Ci troviamo davanti a un testo che cerca di custodire il rapporto tra devozione e dottrina, riconoscendo che la tenerezza con cui il popolo cristiano si rivolge a Maria ha bisogno di una teologia capace di accompagnarla, mentre la teologia stessa ha bisogno di non perdere il contatto con quella esperienza credente dalla quale il linguaggio mariano è nato.
Forse proprio qui si trova la parte più feconda di Mater Populi fidelis. La Nota non ci consegna semplicemente un elenco di titoli permessi e sconsigliati, perché ci invita a contemplare Maria dentro il mistero del Figlio e a riscoprire la maternità come chiave capace di tenere insieme ciò che talvolta le polemiche ecclesiali separano.
Maria continua ad accompagnare la Chiesa come colei che ha accolto il Verbo, ha condiviso la sua Pasqua ed è rimasta con i discepoli nell’attesa dello Spirito.

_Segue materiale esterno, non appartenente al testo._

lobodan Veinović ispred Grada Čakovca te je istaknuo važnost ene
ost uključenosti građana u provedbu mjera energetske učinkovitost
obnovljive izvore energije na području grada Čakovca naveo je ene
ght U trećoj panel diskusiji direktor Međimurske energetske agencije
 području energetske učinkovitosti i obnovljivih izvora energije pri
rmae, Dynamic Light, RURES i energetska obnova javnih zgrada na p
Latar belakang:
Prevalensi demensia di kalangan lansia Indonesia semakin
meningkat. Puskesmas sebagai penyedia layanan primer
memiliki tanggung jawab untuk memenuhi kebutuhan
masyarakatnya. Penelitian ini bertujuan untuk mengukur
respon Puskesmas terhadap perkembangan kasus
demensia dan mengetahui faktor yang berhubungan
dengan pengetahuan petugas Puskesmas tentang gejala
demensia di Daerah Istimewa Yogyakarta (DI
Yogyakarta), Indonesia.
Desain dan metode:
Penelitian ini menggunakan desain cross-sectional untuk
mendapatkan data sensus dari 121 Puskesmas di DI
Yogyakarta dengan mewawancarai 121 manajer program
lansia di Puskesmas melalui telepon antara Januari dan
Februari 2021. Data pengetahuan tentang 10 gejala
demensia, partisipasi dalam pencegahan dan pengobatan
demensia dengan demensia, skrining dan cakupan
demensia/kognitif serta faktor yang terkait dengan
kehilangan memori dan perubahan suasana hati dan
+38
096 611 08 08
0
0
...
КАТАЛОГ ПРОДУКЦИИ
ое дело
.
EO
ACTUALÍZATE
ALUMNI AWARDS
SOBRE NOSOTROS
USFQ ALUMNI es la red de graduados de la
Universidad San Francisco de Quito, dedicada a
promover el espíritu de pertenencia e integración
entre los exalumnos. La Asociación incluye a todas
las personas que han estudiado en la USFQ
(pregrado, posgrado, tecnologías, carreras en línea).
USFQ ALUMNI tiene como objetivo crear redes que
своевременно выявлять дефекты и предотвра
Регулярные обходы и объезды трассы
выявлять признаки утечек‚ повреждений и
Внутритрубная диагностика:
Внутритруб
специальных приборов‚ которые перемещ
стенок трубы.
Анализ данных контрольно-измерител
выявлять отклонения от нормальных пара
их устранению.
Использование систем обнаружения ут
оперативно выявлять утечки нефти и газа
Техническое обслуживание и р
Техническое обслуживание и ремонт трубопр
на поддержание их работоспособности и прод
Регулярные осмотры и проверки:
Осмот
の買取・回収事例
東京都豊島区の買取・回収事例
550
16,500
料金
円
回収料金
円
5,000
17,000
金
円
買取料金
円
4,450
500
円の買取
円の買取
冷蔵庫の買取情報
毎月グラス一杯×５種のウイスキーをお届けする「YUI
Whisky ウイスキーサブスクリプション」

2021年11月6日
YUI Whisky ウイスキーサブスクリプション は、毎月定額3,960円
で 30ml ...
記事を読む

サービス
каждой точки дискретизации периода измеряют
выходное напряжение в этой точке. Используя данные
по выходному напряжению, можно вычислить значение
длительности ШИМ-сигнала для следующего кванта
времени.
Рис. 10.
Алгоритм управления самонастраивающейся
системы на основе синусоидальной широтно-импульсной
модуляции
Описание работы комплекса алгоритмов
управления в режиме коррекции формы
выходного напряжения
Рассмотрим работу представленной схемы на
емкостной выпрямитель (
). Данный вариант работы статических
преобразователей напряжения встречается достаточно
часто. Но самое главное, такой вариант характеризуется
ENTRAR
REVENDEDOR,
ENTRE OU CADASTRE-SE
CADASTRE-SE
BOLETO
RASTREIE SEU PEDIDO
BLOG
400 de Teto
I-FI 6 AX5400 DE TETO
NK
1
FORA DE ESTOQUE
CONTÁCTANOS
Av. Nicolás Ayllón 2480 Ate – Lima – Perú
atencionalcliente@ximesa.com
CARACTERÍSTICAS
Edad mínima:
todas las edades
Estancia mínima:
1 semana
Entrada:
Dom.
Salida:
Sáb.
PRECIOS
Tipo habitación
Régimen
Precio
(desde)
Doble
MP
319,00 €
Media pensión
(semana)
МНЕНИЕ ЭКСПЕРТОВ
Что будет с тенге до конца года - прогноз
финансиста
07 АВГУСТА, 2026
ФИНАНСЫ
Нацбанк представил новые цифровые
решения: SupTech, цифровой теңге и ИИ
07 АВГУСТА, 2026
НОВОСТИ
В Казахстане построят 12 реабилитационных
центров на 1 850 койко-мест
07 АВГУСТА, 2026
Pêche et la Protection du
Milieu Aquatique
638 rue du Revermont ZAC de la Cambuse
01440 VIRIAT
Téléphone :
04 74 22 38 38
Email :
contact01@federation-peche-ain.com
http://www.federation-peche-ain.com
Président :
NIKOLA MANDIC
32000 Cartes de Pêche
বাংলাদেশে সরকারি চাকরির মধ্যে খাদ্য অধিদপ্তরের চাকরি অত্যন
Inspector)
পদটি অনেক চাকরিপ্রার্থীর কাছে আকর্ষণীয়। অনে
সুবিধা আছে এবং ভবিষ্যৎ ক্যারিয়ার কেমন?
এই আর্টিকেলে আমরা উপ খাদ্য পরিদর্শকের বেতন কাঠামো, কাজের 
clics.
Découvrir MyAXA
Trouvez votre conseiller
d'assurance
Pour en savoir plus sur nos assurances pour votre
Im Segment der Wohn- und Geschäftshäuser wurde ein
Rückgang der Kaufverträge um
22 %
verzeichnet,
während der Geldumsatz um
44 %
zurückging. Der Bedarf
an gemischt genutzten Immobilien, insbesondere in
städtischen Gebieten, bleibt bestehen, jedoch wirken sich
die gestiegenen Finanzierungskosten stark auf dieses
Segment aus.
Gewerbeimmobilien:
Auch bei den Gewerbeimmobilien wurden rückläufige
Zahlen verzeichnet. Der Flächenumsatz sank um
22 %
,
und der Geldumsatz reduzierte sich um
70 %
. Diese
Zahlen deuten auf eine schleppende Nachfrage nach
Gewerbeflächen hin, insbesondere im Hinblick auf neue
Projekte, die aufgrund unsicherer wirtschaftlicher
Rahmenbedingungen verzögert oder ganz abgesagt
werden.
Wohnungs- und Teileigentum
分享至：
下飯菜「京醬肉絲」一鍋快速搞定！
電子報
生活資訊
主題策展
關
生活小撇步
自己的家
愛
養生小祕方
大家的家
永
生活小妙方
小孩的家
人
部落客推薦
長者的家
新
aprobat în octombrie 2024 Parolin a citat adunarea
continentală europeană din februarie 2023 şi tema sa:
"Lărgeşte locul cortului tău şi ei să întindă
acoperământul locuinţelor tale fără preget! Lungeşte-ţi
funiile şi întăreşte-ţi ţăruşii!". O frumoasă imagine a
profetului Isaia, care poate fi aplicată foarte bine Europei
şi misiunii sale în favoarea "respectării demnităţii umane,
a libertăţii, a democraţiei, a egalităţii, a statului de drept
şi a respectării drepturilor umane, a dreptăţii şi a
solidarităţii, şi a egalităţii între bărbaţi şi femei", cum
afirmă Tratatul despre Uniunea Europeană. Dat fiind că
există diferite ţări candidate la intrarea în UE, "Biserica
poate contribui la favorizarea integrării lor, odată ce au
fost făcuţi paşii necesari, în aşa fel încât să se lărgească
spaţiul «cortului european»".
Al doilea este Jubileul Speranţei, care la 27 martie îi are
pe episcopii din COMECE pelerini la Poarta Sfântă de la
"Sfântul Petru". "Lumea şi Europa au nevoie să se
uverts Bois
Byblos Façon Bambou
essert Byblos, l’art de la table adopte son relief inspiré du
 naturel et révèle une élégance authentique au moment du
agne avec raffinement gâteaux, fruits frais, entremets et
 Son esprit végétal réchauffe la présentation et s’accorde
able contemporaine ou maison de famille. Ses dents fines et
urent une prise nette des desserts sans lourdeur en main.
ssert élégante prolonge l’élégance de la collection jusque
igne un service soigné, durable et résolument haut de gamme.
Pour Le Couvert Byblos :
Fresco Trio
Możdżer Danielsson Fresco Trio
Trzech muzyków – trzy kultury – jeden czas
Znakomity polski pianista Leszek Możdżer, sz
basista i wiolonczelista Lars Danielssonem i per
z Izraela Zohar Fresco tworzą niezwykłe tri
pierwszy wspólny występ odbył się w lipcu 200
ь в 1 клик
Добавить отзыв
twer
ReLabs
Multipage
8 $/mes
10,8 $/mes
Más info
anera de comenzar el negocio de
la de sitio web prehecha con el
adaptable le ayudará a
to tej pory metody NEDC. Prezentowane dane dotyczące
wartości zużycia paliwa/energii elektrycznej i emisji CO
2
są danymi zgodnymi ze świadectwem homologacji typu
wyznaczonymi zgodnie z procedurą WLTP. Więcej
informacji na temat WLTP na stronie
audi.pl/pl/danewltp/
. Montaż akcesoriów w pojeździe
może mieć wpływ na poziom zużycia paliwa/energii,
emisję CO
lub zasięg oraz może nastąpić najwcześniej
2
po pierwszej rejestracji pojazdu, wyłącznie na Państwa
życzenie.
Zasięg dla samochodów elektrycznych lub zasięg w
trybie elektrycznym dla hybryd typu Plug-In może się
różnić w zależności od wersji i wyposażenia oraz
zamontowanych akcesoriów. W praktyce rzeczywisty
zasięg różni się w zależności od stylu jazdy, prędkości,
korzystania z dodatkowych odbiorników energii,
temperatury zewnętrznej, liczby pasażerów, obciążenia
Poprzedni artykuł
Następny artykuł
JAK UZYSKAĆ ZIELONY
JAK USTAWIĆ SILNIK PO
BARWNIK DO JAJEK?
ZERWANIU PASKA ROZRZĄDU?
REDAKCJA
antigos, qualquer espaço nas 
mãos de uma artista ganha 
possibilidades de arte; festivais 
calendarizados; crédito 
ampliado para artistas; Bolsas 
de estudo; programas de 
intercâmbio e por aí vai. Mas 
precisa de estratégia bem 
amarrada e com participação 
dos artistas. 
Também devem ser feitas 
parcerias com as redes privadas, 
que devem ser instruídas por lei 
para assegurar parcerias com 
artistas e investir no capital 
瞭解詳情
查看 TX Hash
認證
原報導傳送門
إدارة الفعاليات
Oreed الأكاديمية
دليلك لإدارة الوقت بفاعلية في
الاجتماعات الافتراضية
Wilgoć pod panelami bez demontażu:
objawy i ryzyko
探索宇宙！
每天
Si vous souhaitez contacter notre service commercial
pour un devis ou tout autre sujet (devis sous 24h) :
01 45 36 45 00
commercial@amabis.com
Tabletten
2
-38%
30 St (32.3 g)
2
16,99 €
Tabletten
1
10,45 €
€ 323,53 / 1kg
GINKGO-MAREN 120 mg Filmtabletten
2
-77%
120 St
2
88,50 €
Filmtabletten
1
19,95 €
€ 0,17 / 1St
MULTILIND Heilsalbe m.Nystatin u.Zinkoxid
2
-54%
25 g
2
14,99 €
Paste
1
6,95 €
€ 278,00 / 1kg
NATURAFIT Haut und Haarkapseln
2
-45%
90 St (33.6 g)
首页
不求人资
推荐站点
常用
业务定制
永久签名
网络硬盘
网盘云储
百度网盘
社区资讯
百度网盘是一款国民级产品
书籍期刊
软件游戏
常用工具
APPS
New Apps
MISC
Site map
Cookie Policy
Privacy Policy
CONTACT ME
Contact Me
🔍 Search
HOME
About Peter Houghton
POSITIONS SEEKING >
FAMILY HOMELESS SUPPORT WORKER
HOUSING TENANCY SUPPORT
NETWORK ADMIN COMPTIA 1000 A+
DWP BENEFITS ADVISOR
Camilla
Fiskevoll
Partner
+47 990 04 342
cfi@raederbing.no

La sua cooperazione è reale precisamente perché è tutta ricevuta, e la sua maternità continua a essere feconda perché conduce verso quella grazia che ha la propria unica sorgente in Cristo.
Chi ama Maria non perde nulla quando la Chiesa chiede maggiore precisione nel linguaggio. Può invece essere aiutato a contemplarla con una libertà ancora più profonda, lasciando che la sua grandezza emerga là dove il Vangelo l’ha posta: accanto al Figlio, interamente raggiunta dalla sua grazia e capace di dire ancora alla Chiesa ciò che disse a Cana, orientando ogni attenzione verso di Lui: «Qualsiasi cosa vi dica, fatela».